Fijaos de qué nos enteramos hoy gracias a una amiga de la parroquia que nos viene a ayudar con las matemáticas. “Niños, que Félix fue homeschooler como vosotros”. Y aquí nos trae el artículo de la Wikipedia que empieza así:

Primeros años

Félix Rodríguez de la Fuente nació en el número 18 de la calle Mayor de Poza de la Sal, en la provincia de Burgos, el 14 de marzo de 1928, hijo de Samuel Rodríguez y Marcelina de la Fuente Ibáñez; tuvo una hermana menor, Mercedes.

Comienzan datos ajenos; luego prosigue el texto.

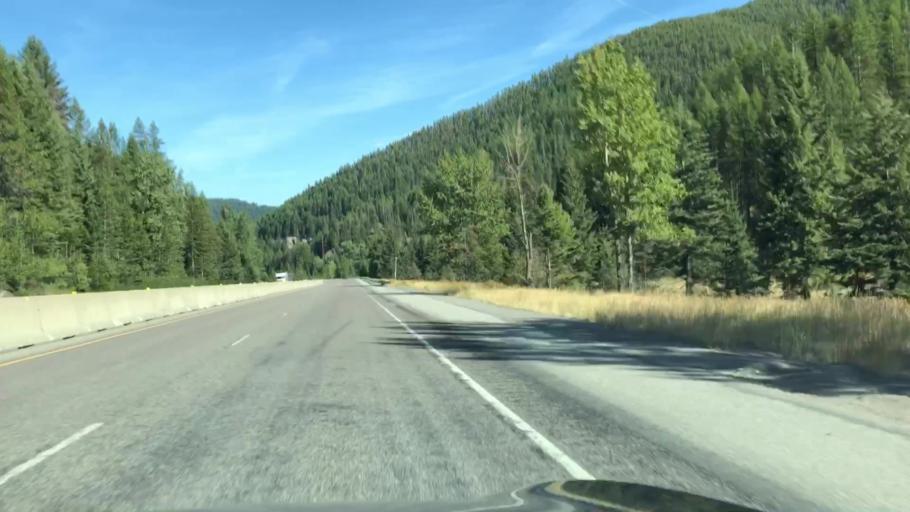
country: US
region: Montana
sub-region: Sanders County
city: Thompson Falls
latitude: 47.4174
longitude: -115.5525
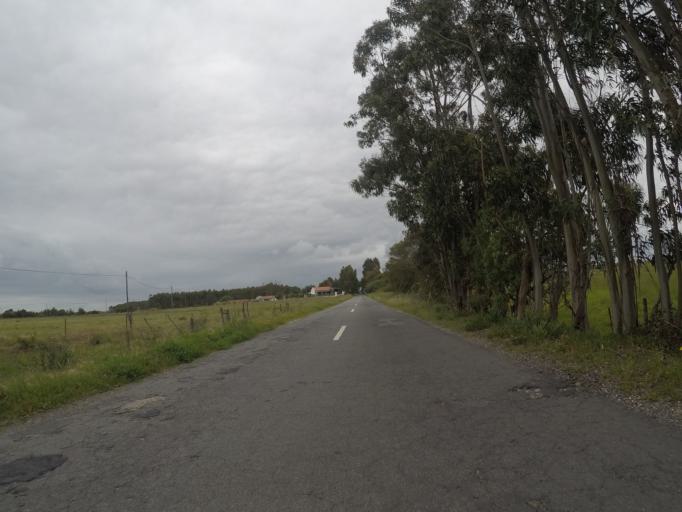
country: PT
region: Beja
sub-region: Odemira
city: Sao Teotonio
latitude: 37.5904
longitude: -8.7777
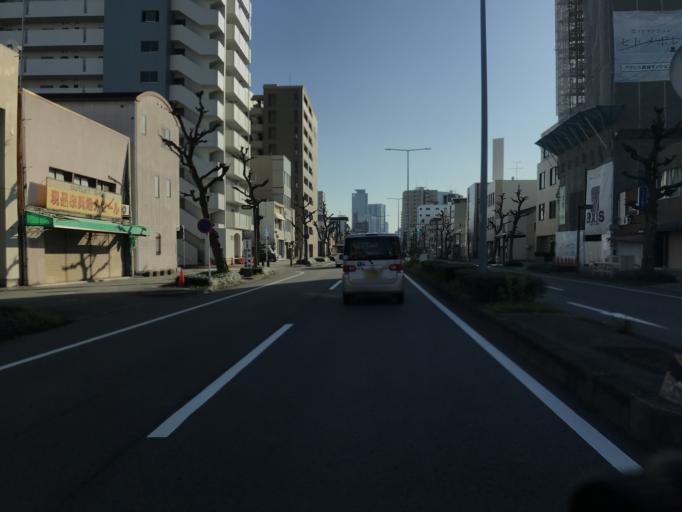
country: JP
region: Aichi
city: Nagoya-shi
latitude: 35.1906
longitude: 136.8870
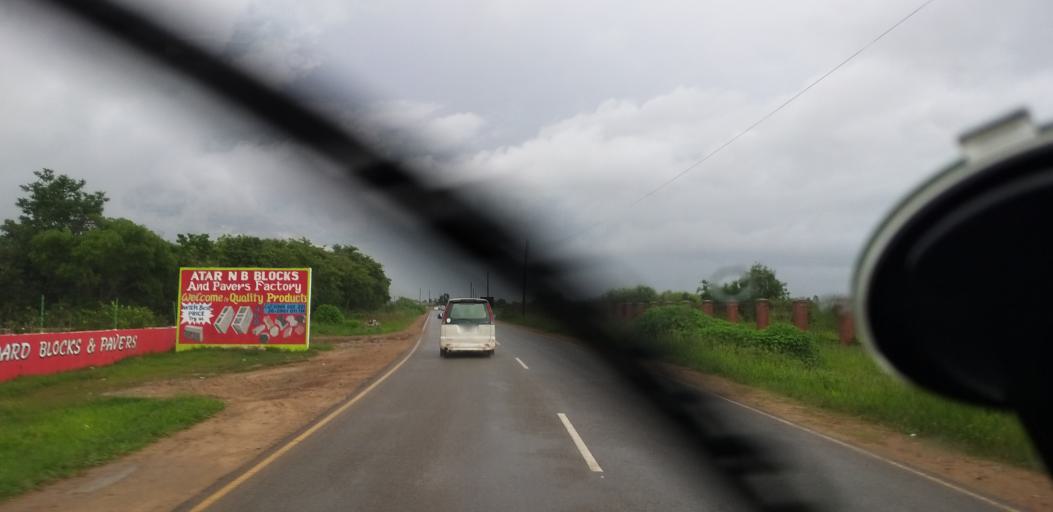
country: ZM
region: Lusaka
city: Lusaka
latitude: -15.4875
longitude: 28.3148
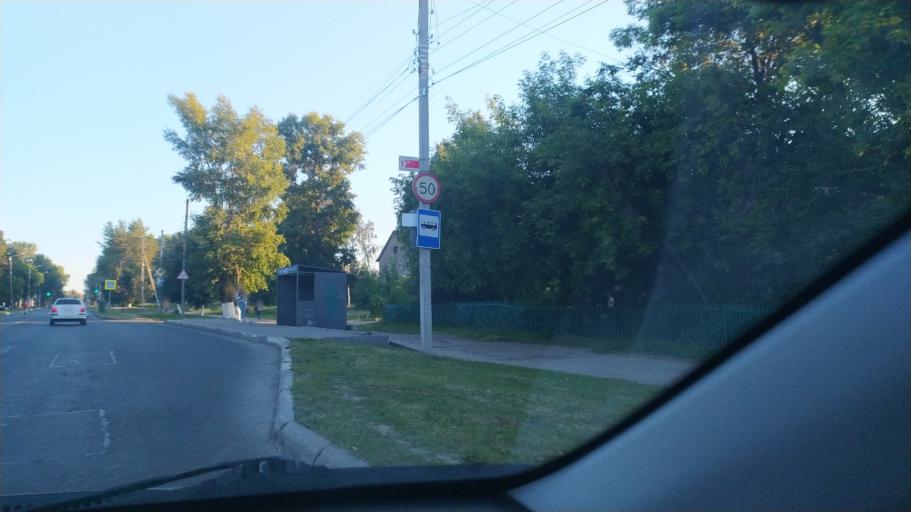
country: RU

Su padre era notario de profesión, gran aficionado a la lectura y amante del castellano, por lo que en la casa se respiraba un ambiente intelectual. Debido a la Guerra Civil (1936-1939) y a que su padre no era partidario de una escolarización demasiado temprana, se ocupó él mismo de educar a sus hijos en casa, por lo que las incursiones de Félix en la naturaleza fueron continuas durante toda su niñez, en el seno de una naturaleza virgen apenas hollada por el hombre. Él mismo describiría su lugar de nacimiento como una “comunidad humana” en “convivencia armónica con los paisajes” que configuraron su “universo zoomórfico”. En este ambiente maduró sus experiencias infantiles, que repercutirían en su sensibilidad y pensamiento para crear en el futuro sus hipótesis y propuestas tanto biológicas y antropológicas como de corte filosófico que se reflejarían en su obra divulgativa. Su afición por la naturaleza le lleva a convertirse poco a poco en un gran conocedor de la zoología y en una de sus excursiones campestres, al observar como un halcón captura un pato, comienza su afición por la cetrería. Comenzó su educación reglada en 1938 en los Sagrados Corazonistas de Vitoria como internado, época que vivió con añoranza por la libertad perdida.

Pues amigas, uno más en la lista de famosos -esta vez bien entrañable, español y contemporáneo- para que no nos sintamos tanto “esa gente rara que educa en casa”.